Some days, I am flappable. I need to be reminded that not quitting may be the best I can do, and that’s okay. I just need to do the best I can in that moment, even if it’s not the best I could have done in other circumstances. I keep trying to work my way to being perfect, but I can’t be. The truth is, without grace, my whole life is a runaway train, and there’s not a thing I can do about it.
That’s a tough pill for a perfectionist to swallow, but it’s the grace that Jesus taught over and over.

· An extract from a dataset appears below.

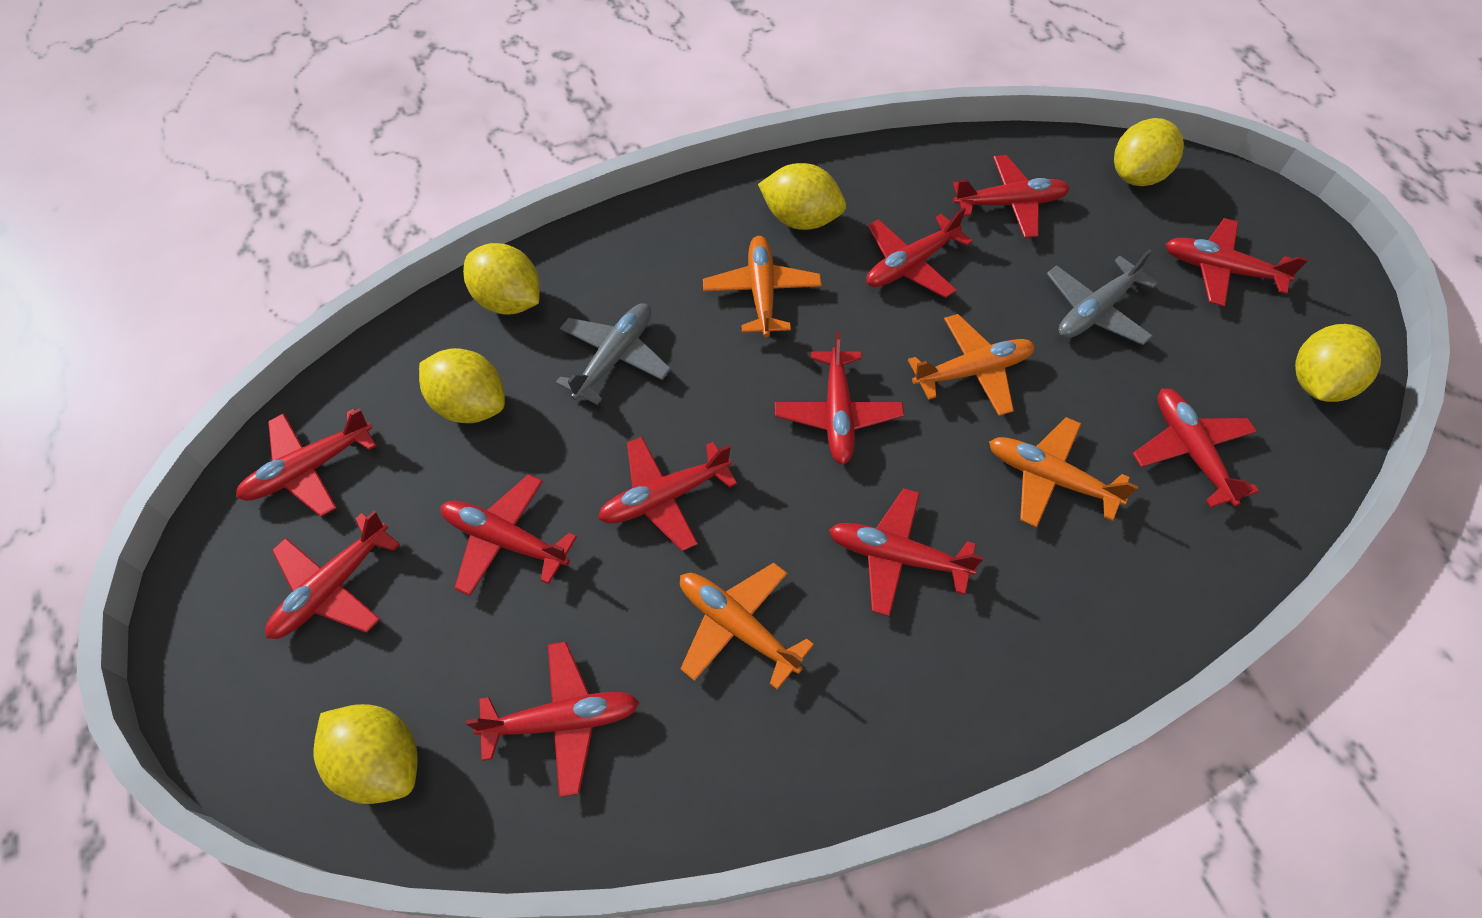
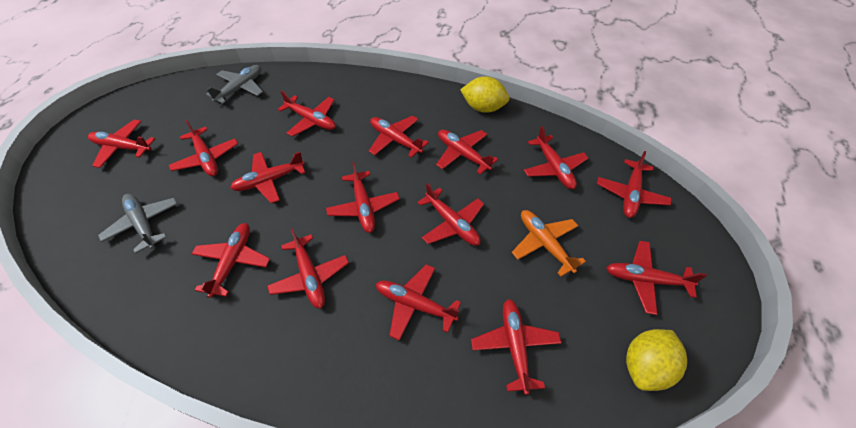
orange plane: [680,563,814,690] [703,236,822,337] [908,314,1035,416] [989,417,1138,528] = 4 -> [512,210,586,277] = 1
red plane: [236,408,377,517] [265,511,400,639] [441,474,577,596] [466,642,639,797] [598,437,737,551] [775,332,904,465] [829,488,983,617] [866,207,973,298] [953,155,1070,238] [1132,389,1259,507] [1165,218,1308,307] = 11 -> [88,119,155,168] [169,120,238,176] [192,223,270,298] [230,152,306,204] [267,228,349,309] [278,91,336,137] [326,162,400,233] [369,115,429,158] [376,264,461,340] [417,183,484,246] [436,130,498,174] [471,299,561,395] [524,126,588,189] [597,151,672,218] [606,241,707,315] = 15
yellow lemon: [313,704,418,804] [419,348,505,423] [463,243,540,315] [758,163,846,230] [1114,118,1184,186] [1295,324,1381,402] = 6 -> [460,76,510,113] [626,329,687,391] = 2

“But the Lord said to her, ‘My dear Martha, you are worried and upset over all these details! There is only one thing worth being concerned about. Mary has discovered it, and it will not be taken away from her.’” Luke 10:41-42
“Then Jesus said, ‘Come to me, all of you who are weary and carry heavy burdens, and I will give you rest. Take my yoke upon you. Let me teach you, because I am humble and gentle at heart, and you will find rest for your souls. For my yoke is easy to bear, and the burden I give you is light.’” Matthew 11:28-30
I’m not saying we shouldn’t work hard or pay attention to the details – God wants us to offer our best when we work – but I am saying sometimes we get wrapped up in the wrong details. I can get honed in on a particular set of circumstances and miss the big picture.
Forget the rails, just hang on!
In the next few weeks leading up to school start dates (or not starting, or partial weeks, or whatever the plan is today), we’re all going to need grace to make it work. Some of us may need a lot of help to make it work. My teacher and school administrator friends are going to need so, so, so much prayer from us and grace from their classroom parents just to stay sane. We’re all going to need resiliency and (say it with me this time) grace to make it through the semester when the only constant is change.
I’ll be telling myself over and over to step back and find the one thing worth being concerned about and going hard after that. Here’s a secret: it’s always going to be loving God and loving people. That’s always the big picture, and it never changes. Let’s hang on to that while our perfect schedule trains ride off the rails into new territory. I bet the scenery will be worth it.